━━━ INPUT MATERIAL
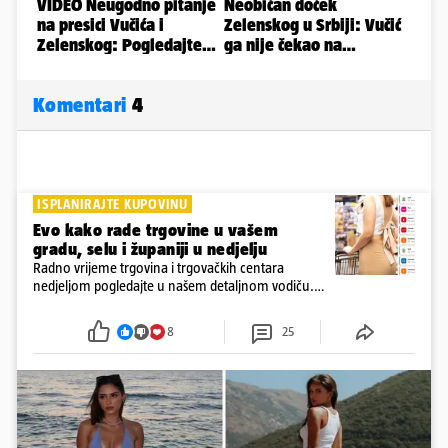
Komentari
4
ISPLANIRAJTE KUPOVINU
Evo kako rade trgovine u vašem
gradu, selu i županiji u nedjelju
Radno vrijeme trgovina i trgovačkih centara
nedjeljom pogledajte u našem detaljnom vodiču.
Trgovine smiju raditi 16 nedjelja u godini, a trgovine
i šoping centri sami biraju koje će to nedjelje biti
8
25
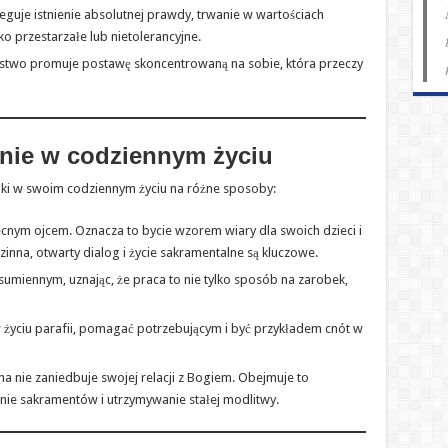
 neguje istnienie absolutnej prawdy, trwanie w wartościach
o przestarzałe lub nietolerancyjne.
stwo promuje postawę skoncentrowaną na sobie, która przeczy
nie w codziennym życiu
uki w swoim codziennym życiu na różne sposoby:
cnym ojcem. Oznacza to bycie wzorem wiary dla swoich dzieci i
inna, otwarty dialog i życie sakramentalne są kluczowe.
sumiennym, uznając, że praca to nie tylko sposób na zarobek,
w życiu parafii, pomagać potrzebującym i być przykładem cnót w
a nie zaniedbuje swojej relacji z Bogiem. Obejmuje to
nie sakramentów i utrzymywanie stałej modlitwy.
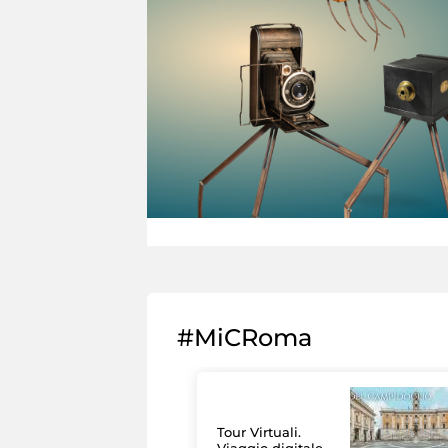
#MiCRoma
Tour Virtuali.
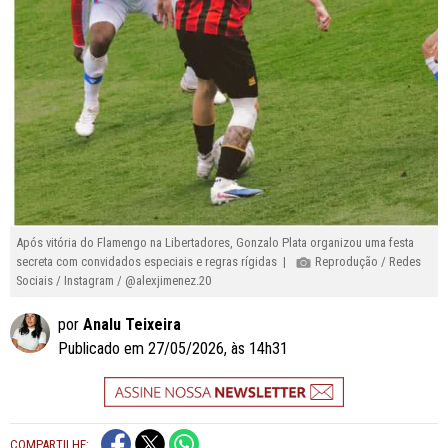
Após vitória do Flamengo na Libertadores, Gonzalo Plata organizou uma festa
secreta com convidados especiais e regras rígidas |
Reprodução / Redes
Sociais / Instagram / @alexjimenez.20
por
Analu Teixeira
Publicado em 27/05/2026, às 14h31
COMPARTILHE:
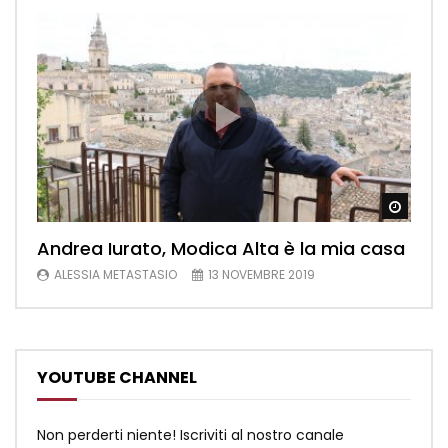
Watch
Andrea Iurato, Modica Alta è la mia casa
ALESSIA METASTASIO
13 NOVEMBRE 2019
YOUTUBE CHANNEL
Non perderti niente! Iscriviti al nostro canale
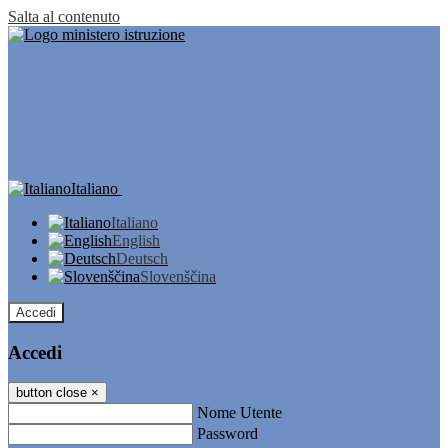
Salta al contenuto
Italiano
Italiano
English
Deutsch
Slovenščina
Accedi
Accedi
button close
×
Nome Utente
Password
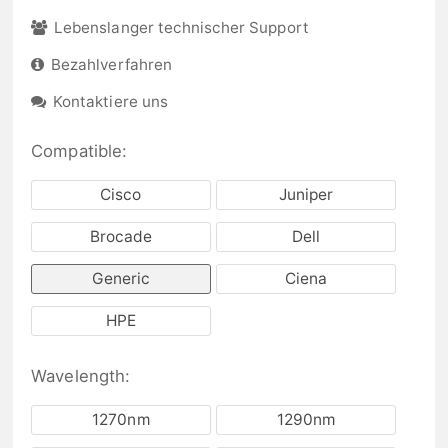
Lebenslanger technischer Support
Bezahlverfahren
Kontaktiere uns
Compatible:
Cisco
Juniper
Brocade
Dell
Generic
Ciena
HPE
Wavelength:
1270nm
1290nm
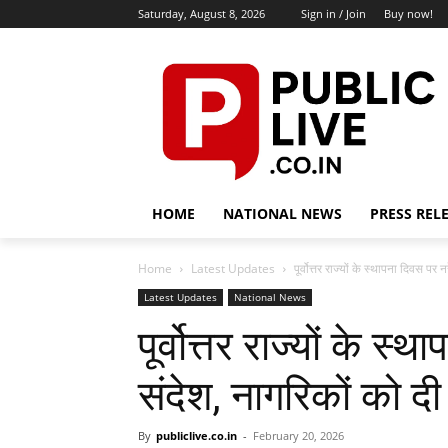
Saturday, August 8, 2026
Sign in / Join
Buy now!
HOME
NATIONAL NEWS
PRESS REL
Home
Latest Updates
पूर्वोत्तर राज्यों के स्थापना दिवस पर न
Latest Updates
National News
पूर्वोत्तर राज्यों के स
संदेश, नागरिकों को द
By
publiclive.co.in
-
February 20, 2026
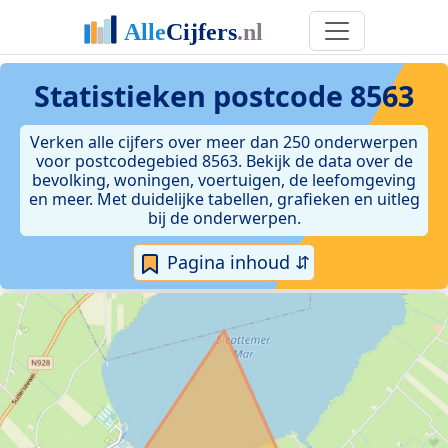
Statistieken postcode 8563
Verken alle cijfers over meer dan 250 onderwerpen
voor postcodegebied 8563. Bekijk de data over de
bevolking, woningen, voertuigen, de leefomgeving
en meer. Met duidelijke tabellen, grafieken en uitleg
bij de onderwerpen.
Pagina inhoud ⇵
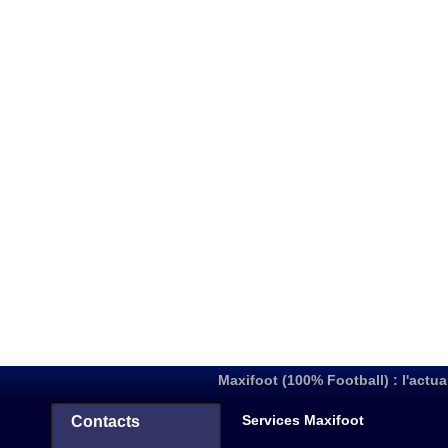
Maxifoot (100% Football) : l'actua
Services Maxifoot
Contacts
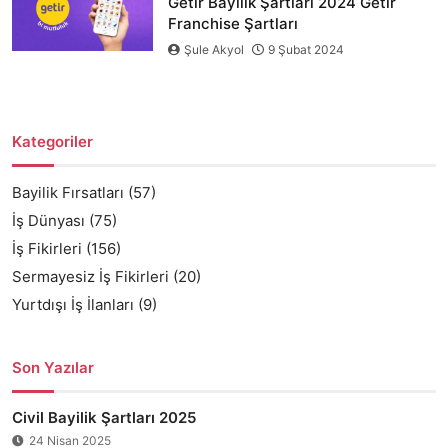
Getir Bayilik Şartları 2024 Getir
Franchise Şartları
Şule Akyol
9 Şubat 2024
Kategoriler
Bayilik Fırsatları
(57)
İş Dünyası
(75)
İş Fikirleri
(156)
Sermayesiz İş Fikirleri
(20)
Yurtdışı İş İlanları
(9)
Son Yazılar
Civil Bayilik Şartları 2025
24 Nisan 2025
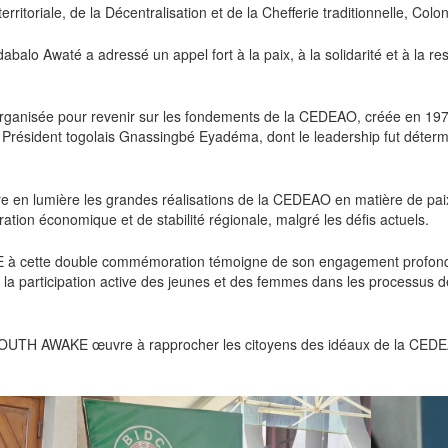
 territoriale, de la Décentralisation et de la Chefferie traditionnelle, Co
abalo Awaté a adressé un appel fort à la paix, à la solidarité et à la re
rganisée pour revenir sur les fondements de la CEDEAO, créée en 1975
eu Président togolais Gnassingbé Eyadéma, dont le leadership fut déter
 en lumière les grandes réalisations de la CEDEAO en matière de paix,
tion économique et de stabilité régionale, malgré les défis actuels.
 à cette double commémoration témoigne de son engagement profond e
de la participation active des jeunes et des femmes dans les processus
n, YOUTH AWAKE œuvre à rapprocher les citoyens des idéaux de la CE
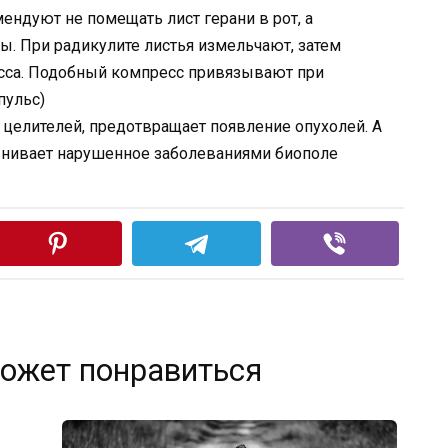
ендуют не помещать лист герани в рот, а
ы. При радикулите листья измельчают, затем
сса. Подобный компресс привязывают при
пульс)
 целителей, предотвращает появление опухолей. А
авнивает нарушенное заболеваниями биополе
ожет понравиться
━━━━━━
▶ _TASK TO CARRY OUT_: Show each line of the material holding "onderwerpen".

▶ _EXPECTED ANSWER_:
Verken alle cijfers over meer dan 250 onderwerpen
bij de onderwerpen.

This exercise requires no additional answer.